The catastrophe that changed the world

The+catastrophe+that+changed+the+world

Illustration by Riley Childers

The day that resonates in the minds of those domestic and foreign is the day that many different emotions are brought to mind. The fateful attacks that occurred on Sept. 11, 2001 are remembered by many, but only seen as a day in history for some.

“The people who lived through 9/11, just like the people who lived through WWII, are forever changed by it,” said French teacher Mrs. Jessica Savarese.

Since the incident, society has changed in so many ways. From airport security, stereotypes and undeniable fear, actions of many have been altered in ways for the better and for the worse.  

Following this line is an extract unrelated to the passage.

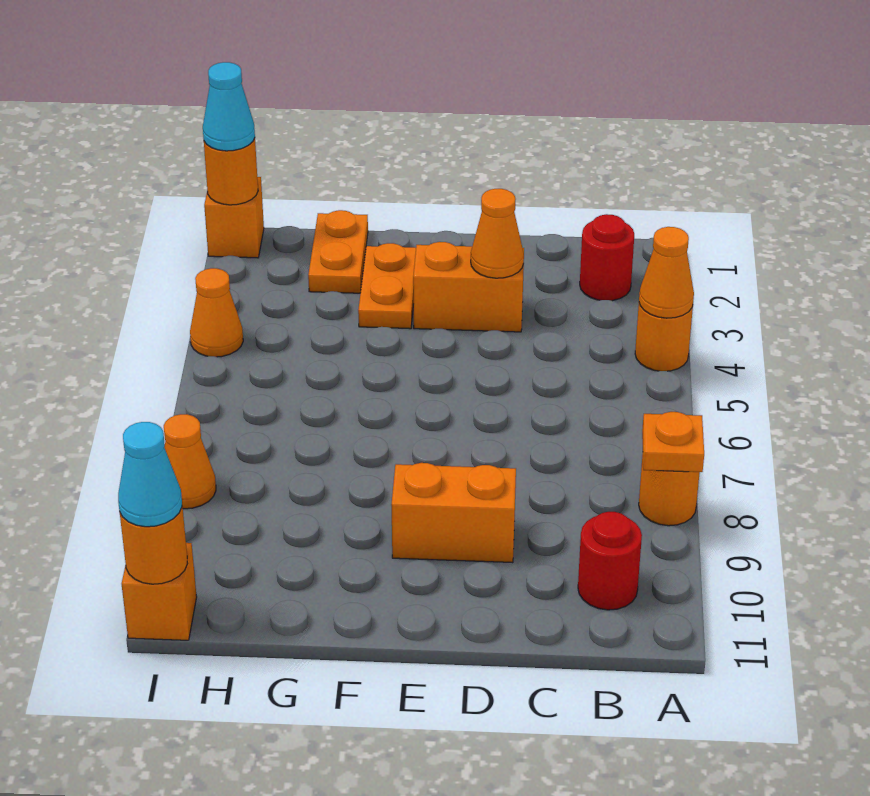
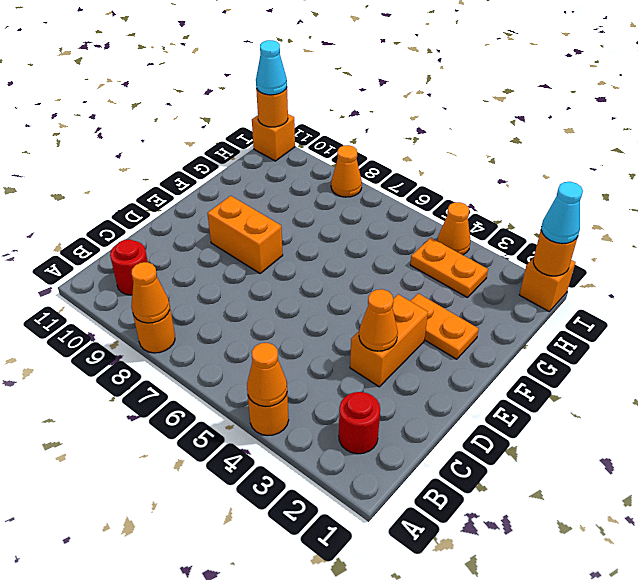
orange 1x1 plate [642,412,704,472] -> orange 1x1 cone [131,262,170,323]
orange 1x2 brick [391,463,516,563] -> orange 1x2 brick turned to [207,196,283,273]
orange 1x2 plate [308,210,368,293] -> orange 1x2 plate moved to [410,238,488,297]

Before the attack, airports were not considered high-security. According to www.pbs.org, it was not until after the incident that the Aviation and Transportation Security Act was passed. This act consisted of the creation of Transportation Security Administration.

Savarese says that airport security was not serious until after the attacks occurred.

“Before the attacks, I remember being able to walk right up to the gate without a ticket at Indianapolis airport. There was basically no security. That does seem surreal to think of now. We were sitting ducks,” Savarese said.

Because of the creation of the TSA, machinery scans to detect dangerous items and new security procedures are implemented, such as the removal of shoes. With these security precautions comes even more skepticism among certain types of people.

Mark Howell, a TSA regional spokesperson, explains some of the differences from before 9/11.

“The security kind of fell to a couple different agencies before 9/11,” Howell said. “FAA (Federal Aviation Administration) had a part of it. Local law enforcement had some of it. A bunch of different people worked on it.”

With a change of levels in security came another adjustment in society.

Discrimination against Muslims ignited once it was know that the militants who committed the terrorist crime were a part of the Islamic extremist group, al-Qaeda.

Savarese says that stereotypical views against certain culture were prevalent after the incident.

“One of the more unfortunate changes has been in racial profiling,” Savarese said.

After the attacks, the misconception that all Muslims wish terror upon Americans became a popular belief. According to www.progressive.org, three in 10 Americans believe Muslim Americans favor al-Qaeda.

Some of the differences may not seem very noticeable to the students who attend SHS. When the incident happened, seniors would have been three or four. Some may remember the attack, but as for life before it, that may be more difficult. Living in a post 9/11 culture is all that the students at SHS know.

Sophomore Kelsey Andreis does not feel directly affected by the incident but sympathizes with those who do.

“I don’t think it’s affected me personally, just because I was so young but I know that (for) a lot of the teachers and everything it definitely hits them hard,” Andreis said.

Globally people are aware that terrorism exists, but according to www.cnn.com, since the attack happened 14 years ago leniency has begun to wear off and that the threat is prevalent and should not be forgotten.

Savarese was in France when the incident occurred and says that France sympathized with America on that day.

“The French also felt the attack very deeply.  They mourned with us.  A front page editorial in Le Monde, published just after the attack, proclaimed, ‘Nous sommes tous Americains (We are all Americans),’” Savarese said.

Not only was there a unification with foreign countries but math teacher Ms. Patricia Blake believes there was a unification amongst the people in the U.S.

“When I would be out with my friends, we often would go outside and link arms and sing the Alan Jackson song “God Bless the USA,’” Blake said. “At the American Legion, we always end the evening by everyone standing in a circle and singing it. Later, the Alan Jackson ‘Where Were You’ became important. There was a lot of patriotism and feelings expressed.”

Through unification comes precaution and some of the teachers that were full-grown adults at the time feel differently about changes made than others.

“Life is totally different-some of it for the good and some not. Trust has never been the same, and that is a good thing in a way,” Blake said.

Savarese feels differently and says she feels hatred toward the fact that she loses trust on subways and in airports.

The view on how 9/11 changed society varies from person to person. However, some of the veteran teachers at SHS do not believe that looking back in the past to see what could have been done differently matters. Where as some of the younger teacher feel the government and officials could have gone about things differently.

“I don’t think hindsight helps,” Blake said. “Everyone was so much in shock-things had to be done.”

Although some people wish they did not have trust issues since the incident, Walt Colbert, a retired colonel in the U.S. Military, believes it is right to not let our guard down as a nation. While security and awareness has increased, the initial shock and vigilance has decreased.

“The one thing that concerns me though, is are we getting complacent again as time continues to move farther from 9/11?” Colbert said.